• Task to carry out:
Everything from the line that contains "list [748, 293, 1413, 792]" through the last line below should be transcribed exactly, except the pictures.

Start of Block

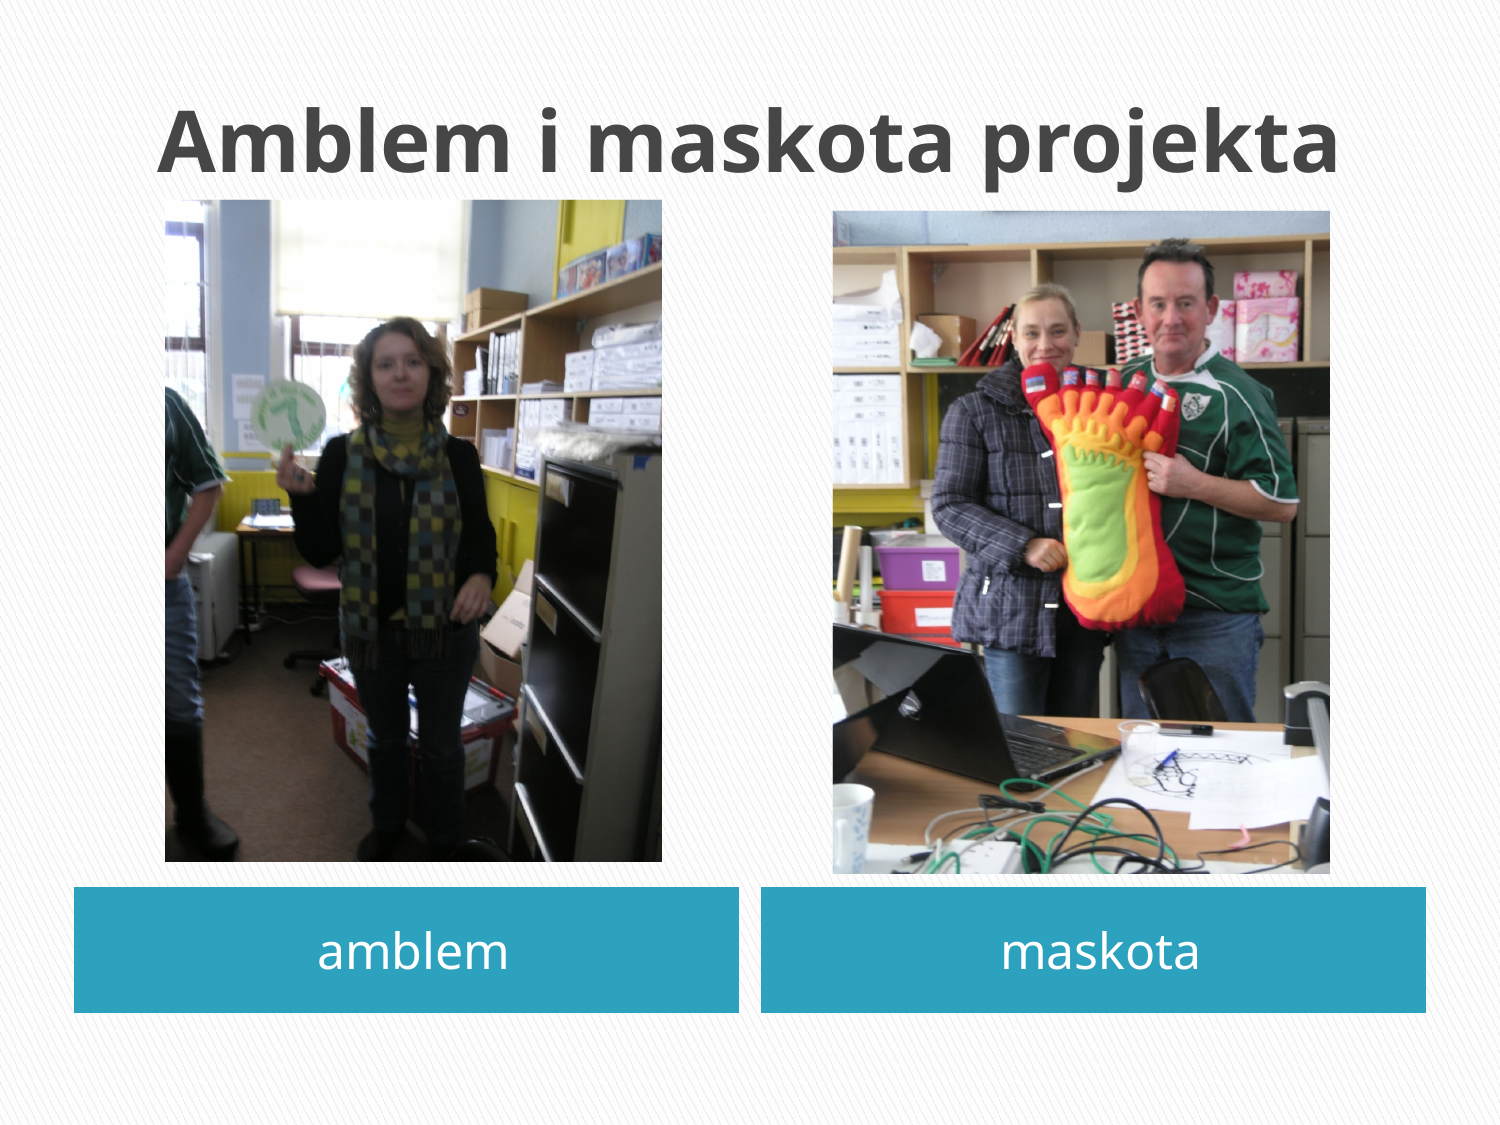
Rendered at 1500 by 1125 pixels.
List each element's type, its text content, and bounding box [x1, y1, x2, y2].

picture [833, 211, 1330, 293]
list maskota [761, 887, 1426, 1013]
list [80, 281, 745, 780]
picture [165, 780, 662, 861]
picture [833, 792, 1330, 873]
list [748, 293, 1413, 792]
title Amblem i maskota projekta [75, 44, 1425, 233]
list amblem [74, 887, 739, 1013]
picture [165, 200, 662, 281]
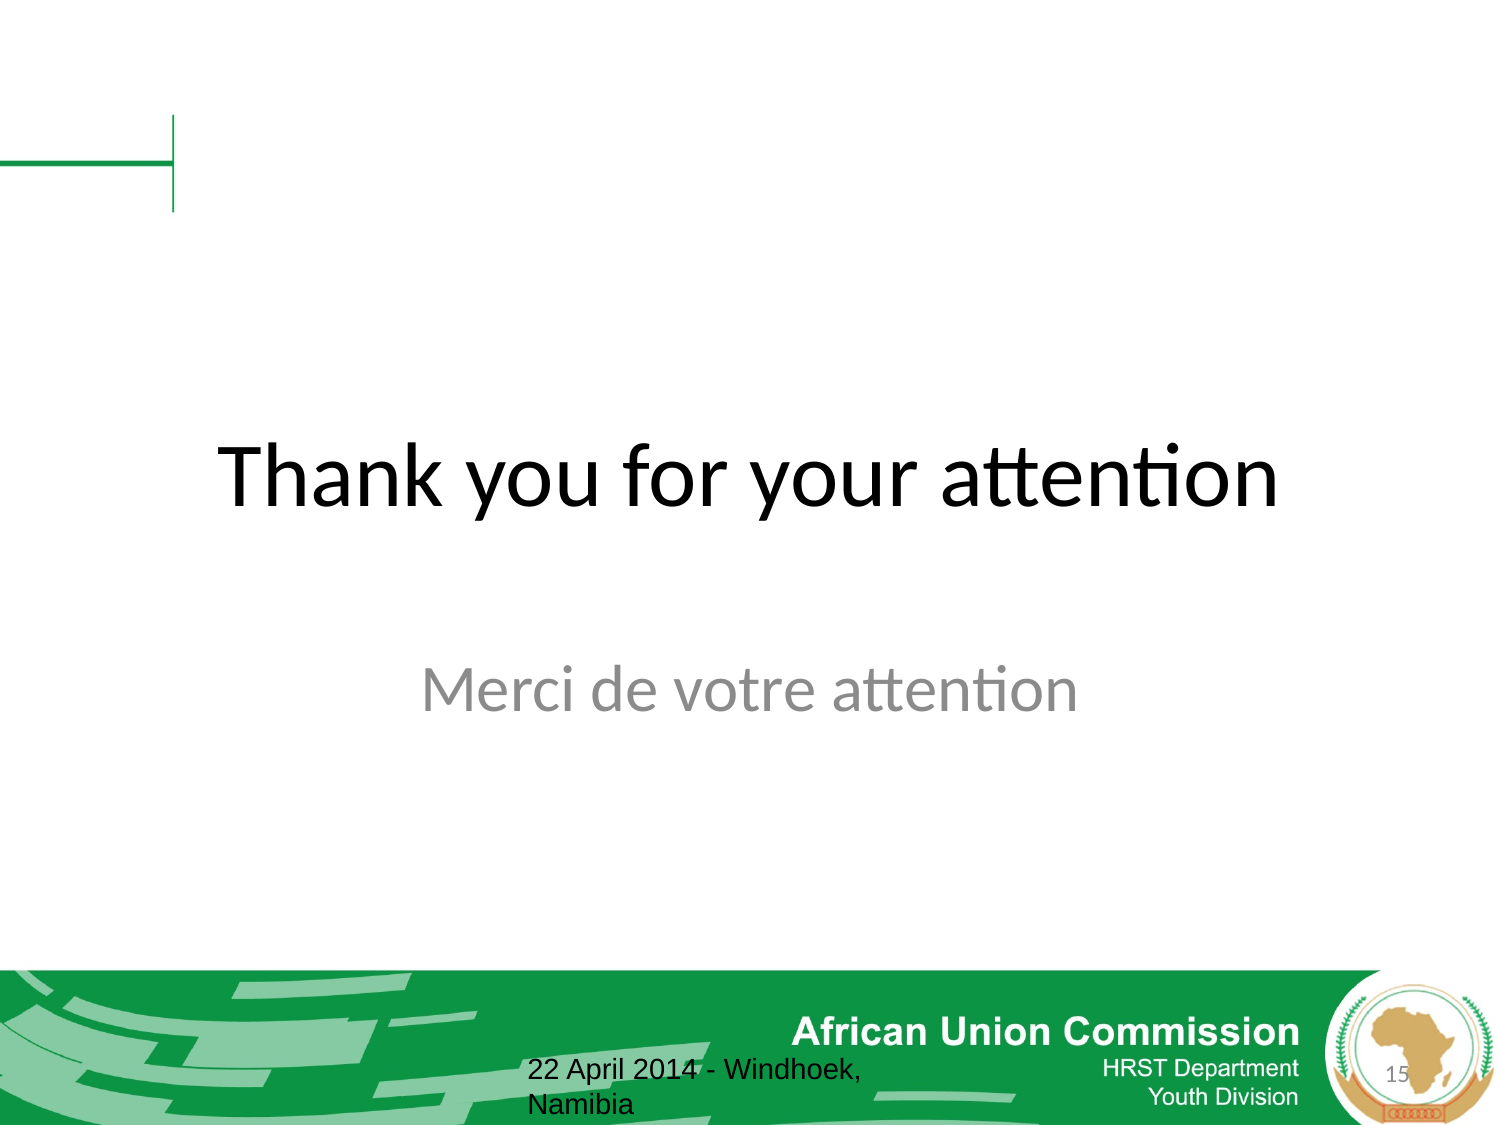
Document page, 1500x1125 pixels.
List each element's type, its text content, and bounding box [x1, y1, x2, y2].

footer 22 April 2014 - Windhoek, Namibia [512, 1042, 988, 1103]
title Thank you for your attention [112, 349, 1388, 591]
slide_number 15 [1074, 1042, 1425, 1103]
subtitle Merci de votre attention [224, 637, 1276, 926]
picture [0, 109, 1500, 1125]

End of Block

• Answer box:
list [748, 293, 1413, 792]
title Amblem i maskota projekta [75, 44, 1425, 233]
list amblem [74, 887, 739, 1013]
picture [165, 200, 662, 281]
Document page, 1500x1125 pixels.
List each element's type, its text content, and bounding box [x1, y1, x2, y2].

footer 22 April 2014 - Windhoek, Namibia [512, 1042, 988, 1103]
title Thank you for your attention [112, 349, 1388, 591]
slide_number 15 [1074, 1042, 1425, 1103]
subtitle Merci de votre attention [224, 637, 1276, 926]
picture [0, 109, 1500, 1125]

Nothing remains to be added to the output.